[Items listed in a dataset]
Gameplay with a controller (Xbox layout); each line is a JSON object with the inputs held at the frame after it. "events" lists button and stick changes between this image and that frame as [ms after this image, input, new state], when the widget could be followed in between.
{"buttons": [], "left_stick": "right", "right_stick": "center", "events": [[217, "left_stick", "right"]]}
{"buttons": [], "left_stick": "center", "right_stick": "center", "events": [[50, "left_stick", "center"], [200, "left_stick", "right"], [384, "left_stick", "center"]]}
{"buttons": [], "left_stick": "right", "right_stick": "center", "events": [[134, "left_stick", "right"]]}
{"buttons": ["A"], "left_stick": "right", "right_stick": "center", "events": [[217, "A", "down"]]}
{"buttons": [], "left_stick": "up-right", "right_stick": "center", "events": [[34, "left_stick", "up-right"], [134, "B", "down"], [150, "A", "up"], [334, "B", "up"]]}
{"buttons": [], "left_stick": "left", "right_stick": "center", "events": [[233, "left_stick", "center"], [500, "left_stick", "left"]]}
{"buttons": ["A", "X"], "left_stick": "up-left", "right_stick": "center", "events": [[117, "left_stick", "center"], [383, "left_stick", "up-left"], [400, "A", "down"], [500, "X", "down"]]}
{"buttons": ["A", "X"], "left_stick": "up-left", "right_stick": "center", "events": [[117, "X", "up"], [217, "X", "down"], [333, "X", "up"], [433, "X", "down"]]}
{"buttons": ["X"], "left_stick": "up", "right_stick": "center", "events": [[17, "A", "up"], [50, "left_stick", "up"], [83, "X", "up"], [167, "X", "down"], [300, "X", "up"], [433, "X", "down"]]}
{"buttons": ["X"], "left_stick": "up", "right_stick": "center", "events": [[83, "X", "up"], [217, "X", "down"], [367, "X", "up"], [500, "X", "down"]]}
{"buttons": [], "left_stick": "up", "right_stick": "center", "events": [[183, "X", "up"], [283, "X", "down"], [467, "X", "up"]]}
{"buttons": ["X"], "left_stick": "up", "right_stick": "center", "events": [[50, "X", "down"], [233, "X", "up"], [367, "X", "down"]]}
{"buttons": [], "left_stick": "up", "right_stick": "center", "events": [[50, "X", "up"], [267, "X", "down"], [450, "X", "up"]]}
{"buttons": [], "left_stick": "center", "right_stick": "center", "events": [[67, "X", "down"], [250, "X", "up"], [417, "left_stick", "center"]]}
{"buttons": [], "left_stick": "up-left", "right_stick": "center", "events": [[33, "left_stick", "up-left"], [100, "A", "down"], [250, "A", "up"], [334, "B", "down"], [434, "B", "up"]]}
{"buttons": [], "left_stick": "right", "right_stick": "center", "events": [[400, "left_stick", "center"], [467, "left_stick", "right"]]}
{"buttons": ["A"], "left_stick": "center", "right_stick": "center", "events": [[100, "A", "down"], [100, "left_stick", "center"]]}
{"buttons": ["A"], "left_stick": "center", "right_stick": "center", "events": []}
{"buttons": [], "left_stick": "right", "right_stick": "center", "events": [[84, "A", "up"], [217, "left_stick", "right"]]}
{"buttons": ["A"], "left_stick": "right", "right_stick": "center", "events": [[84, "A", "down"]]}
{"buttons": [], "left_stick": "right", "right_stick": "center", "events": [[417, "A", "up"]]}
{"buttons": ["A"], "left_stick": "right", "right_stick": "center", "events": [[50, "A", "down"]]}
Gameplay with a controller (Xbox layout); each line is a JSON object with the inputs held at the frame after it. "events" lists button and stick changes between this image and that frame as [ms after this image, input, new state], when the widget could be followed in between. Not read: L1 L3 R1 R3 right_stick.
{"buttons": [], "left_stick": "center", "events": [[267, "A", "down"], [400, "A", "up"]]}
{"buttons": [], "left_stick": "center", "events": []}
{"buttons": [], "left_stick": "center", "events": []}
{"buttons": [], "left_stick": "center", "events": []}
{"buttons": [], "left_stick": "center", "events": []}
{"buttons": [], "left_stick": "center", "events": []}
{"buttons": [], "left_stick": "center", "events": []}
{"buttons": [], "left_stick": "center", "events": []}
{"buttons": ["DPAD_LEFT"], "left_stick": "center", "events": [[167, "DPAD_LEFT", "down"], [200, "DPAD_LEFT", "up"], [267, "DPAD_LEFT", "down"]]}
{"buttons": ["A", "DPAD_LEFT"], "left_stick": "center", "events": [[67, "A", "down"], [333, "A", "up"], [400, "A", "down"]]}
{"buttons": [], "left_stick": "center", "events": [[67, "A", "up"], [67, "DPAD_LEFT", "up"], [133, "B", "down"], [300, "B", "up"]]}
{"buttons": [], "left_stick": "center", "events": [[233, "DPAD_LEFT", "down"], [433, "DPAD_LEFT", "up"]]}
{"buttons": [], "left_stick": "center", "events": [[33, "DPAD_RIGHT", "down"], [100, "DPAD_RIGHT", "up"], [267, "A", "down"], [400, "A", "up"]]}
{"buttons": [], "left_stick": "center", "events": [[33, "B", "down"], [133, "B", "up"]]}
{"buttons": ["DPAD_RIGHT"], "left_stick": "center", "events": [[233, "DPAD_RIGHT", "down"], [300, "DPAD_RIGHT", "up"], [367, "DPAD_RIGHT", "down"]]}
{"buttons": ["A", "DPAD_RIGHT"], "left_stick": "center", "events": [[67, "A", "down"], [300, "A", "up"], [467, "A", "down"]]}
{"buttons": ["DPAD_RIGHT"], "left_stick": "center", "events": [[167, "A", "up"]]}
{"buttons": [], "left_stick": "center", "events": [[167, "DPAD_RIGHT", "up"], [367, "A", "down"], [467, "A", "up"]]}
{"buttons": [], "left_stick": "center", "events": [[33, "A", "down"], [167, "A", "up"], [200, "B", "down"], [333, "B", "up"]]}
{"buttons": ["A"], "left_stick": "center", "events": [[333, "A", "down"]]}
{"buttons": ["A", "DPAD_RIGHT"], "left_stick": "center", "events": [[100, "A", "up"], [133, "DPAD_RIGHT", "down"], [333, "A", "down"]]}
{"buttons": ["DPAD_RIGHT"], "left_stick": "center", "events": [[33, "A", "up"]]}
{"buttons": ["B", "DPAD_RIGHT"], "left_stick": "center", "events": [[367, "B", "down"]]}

Exercise prompt :: Nothing in the records may be left out; reproduce them exactly.

Solved exercise ::
Gameplay with a controller (Xbox layout); each line is a JSON object with the inputs held at the frame after it. "events" lists button and stick changes between this image and that frame as [ms after this image, input, new state], when the widget could be followed in between.
{"buttons": [], "left_stick": "right", "right_stick": "center", "events": [[217, "left_stick", "right"]]}
{"buttons": [], "left_stick": "center", "right_stick": "center", "events": [[50, "left_stick", "center"], [200, "left_stick", "right"], [384, "left_stick", "center"]]}
{"buttons": [], "left_stick": "right", "right_stick": "center", "events": [[134, "left_stick", "right"]]}
{"buttons": ["A"], "left_stick": "right", "right_stick": "center", "events": [[217, "A", "down"]]}
{"buttons": [], "left_stick": "up-right", "right_stick": "center", "events": [[34, "left_stick", "up-right"], [134, "B", "down"], [150, "A", "up"], [334, "B", "up"]]}
{"buttons": [], "left_stick": "left", "right_stick": "center", "events": [[233, "left_stick", "center"], [500, "left_stick", "left"]]}
{"buttons": ["A", "X"], "left_stick": "up-left", "right_stick": "center", "events": [[117, "left_stick", "center"], [383, "left_stick", "up-left"], [400, "A", "down"], [500, "X", "down"]]}
{"buttons": ["A", "X"], "left_stick": "up-left", "right_stick": "center", "events": [[117, "X", "up"], [217, "X", "down"], [333, "X", "up"], [433, "X", "down"]]}
{"buttons": ["X"], "left_stick": "up", "right_stick": "center", "events": [[17, "A", "up"], [50, "left_stick", "up"], [83, "X", "up"], [167, "X", "down"], [300, "X", "up"], [433, "X", "down"]]}
{"buttons": ["X"], "left_stick": "up", "right_stick": "center", "events": [[83, "X", "up"], [217, "X", "down"], [367, "X", "up"], [500, "X", "down"]]}
{"buttons": [], "left_stick": "up", "right_stick": "center", "events": [[183, "X", "up"], [283, "X", "down"], [467, "X", "up"]]}
{"buttons": ["X"], "left_stick": "up", "right_stick": "center", "events": [[50, "X", "down"], [233, "X", "up"], [367, "X", "down"]]}
{"buttons": [], "left_stick": "up", "right_stick": "center", "events": [[50, "X", "up"], [267, "X", "down"], [450, "X", "up"]]}
{"buttons": [], "left_stick": "center", "right_stick": "center", "events": [[67, "X", "down"], [250, "X", "up"], [417, "left_stick", "center"]]}
{"buttons": [], "left_stick": "up-left", "right_stick": "center", "events": [[33, "left_stick", "up-left"], [100, "A", "down"], [250, "A", "up"], [334, "B", "down"], [434, "B", "up"]]}
{"buttons": [], "left_stick": "right", "right_stick": "center", "events": [[400, "left_stick", "center"], [467, "left_stick", "right"]]}
{"buttons": ["A"], "left_stick": "center", "right_stick": "center", "events": [[100, "A", "down"], [100, "left_stick", "center"]]}
{"buttons": ["A"], "left_stick": "center", "right_stick": "center", "events": []}
{"buttons": [], "left_stick": "right", "right_stick": "center", "events": [[84, "A", "up"], [217, "left_stick", "right"]]}
{"buttons": ["A"], "left_stick": "right", "right_stick": "center", "events": [[84, "A", "down"]]}
{"buttons": [], "left_stick": "right", "right_stick": "center", "events": [[417, "A", "up"]]}
{"buttons": ["A"], "left_stick": "right", "right_stick": "center", "events": [[50, "A", "down"]]}
Gameplay with a controller (Xbox layout); each line is a JSON object with the inputs held at the frame after it. "events" lists button and stick changes between this image and that frame as [ms after this image, input, new state], when the widget could be followed in between. Not read: L1 L3 R1 R3 right_stick.
{"buttons": [], "left_stick": "center", "events": [[267, "A", "down"], [400, "A", "up"]]}
{"buttons": [], "left_stick": "center", "events": []}
{"buttons": [], "left_stick": "center", "events": []}
{"buttons": [], "left_stick": "center", "events": []}
{"buttons": [], "left_stick": "center", "events": []}
{"buttons": [], "left_stick": "center", "events": []}
{"buttons": [], "left_stick": "center", "events": []}
{"buttons": [], "left_stick": "center", "events": []}
{"buttons": ["DPAD_LEFT"], "left_stick": "center", "events": [[167, "DPAD_LEFT", "down"], [200, "DPAD_LEFT", "up"], [267, "DPAD_LEFT", "down"]]}
{"buttons": ["A", "DPAD_LEFT"], "left_stick": "center", "events": [[67, "A", "down"], [333, "A", "up"], [400, "A", "down"]]}
{"buttons": [], "left_stick": "center", "events": [[67, "A", "up"], [67, "DPAD_LEFT", "up"], [133, "B", "down"], [300, "B", "up"]]}
{"buttons": [], "left_stick": "center", "events": [[233, "DPAD_LEFT", "down"], [433, "DPAD_LEFT", "up"]]}
{"buttons": [], "left_stick": "center", "events": [[33, "DPAD_RIGHT", "down"], [100, "DPAD_RIGHT", "up"], [267, "A", "down"], [400, "A", "up"]]}
{"buttons": [], "left_stick": "center", "events": [[33, "B", "down"], [133, "B", "up"]]}
{"buttons": ["DPAD_RIGHT"], "left_stick": "center", "events": [[233, "DPAD_RIGHT", "down"], [300, "DPAD_RIGHT", "up"], [367, "DPAD_RIGHT", "down"]]}
{"buttons": ["A", "DPAD_RIGHT"], "left_stick": "center", "events": [[67, "A", "down"], [300, "A", "up"], [467, "A", "down"]]}
{"buttons": ["DPAD_RIGHT"], "left_stick": "center", "events": [[167, "A", "up"]]}
{"buttons": [], "left_stick": "center", "events": [[167, "DPAD_RIGHT", "up"], [367, "A", "down"], [467, "A", "up"]]}
{"buttons": [], "left_stick": "center", "events": [[33, "A", "down"], [167, "A", "up"], [200, "B", "down"], [333, "B", "up"]]}
{"buttons": ["A"], "left_stick": "center", "events": [[333, "A", "down"]]}
{"buttons": ["A", "DPAD_RIGHT"], "left_stick": "center", "events": [[100, "A", "up"], [133, "DPAD_RIGHT", "down"], [333, "A", "down"]]}
{"buttons": ["DPAD_RIGHT"], "left_stick": "center", "events": [[33, "A", "up"]]}
{"buttons": ["B", "DPAD_RIGHT"], "left_stick": "center", "events": [[367, "B", "down"]]}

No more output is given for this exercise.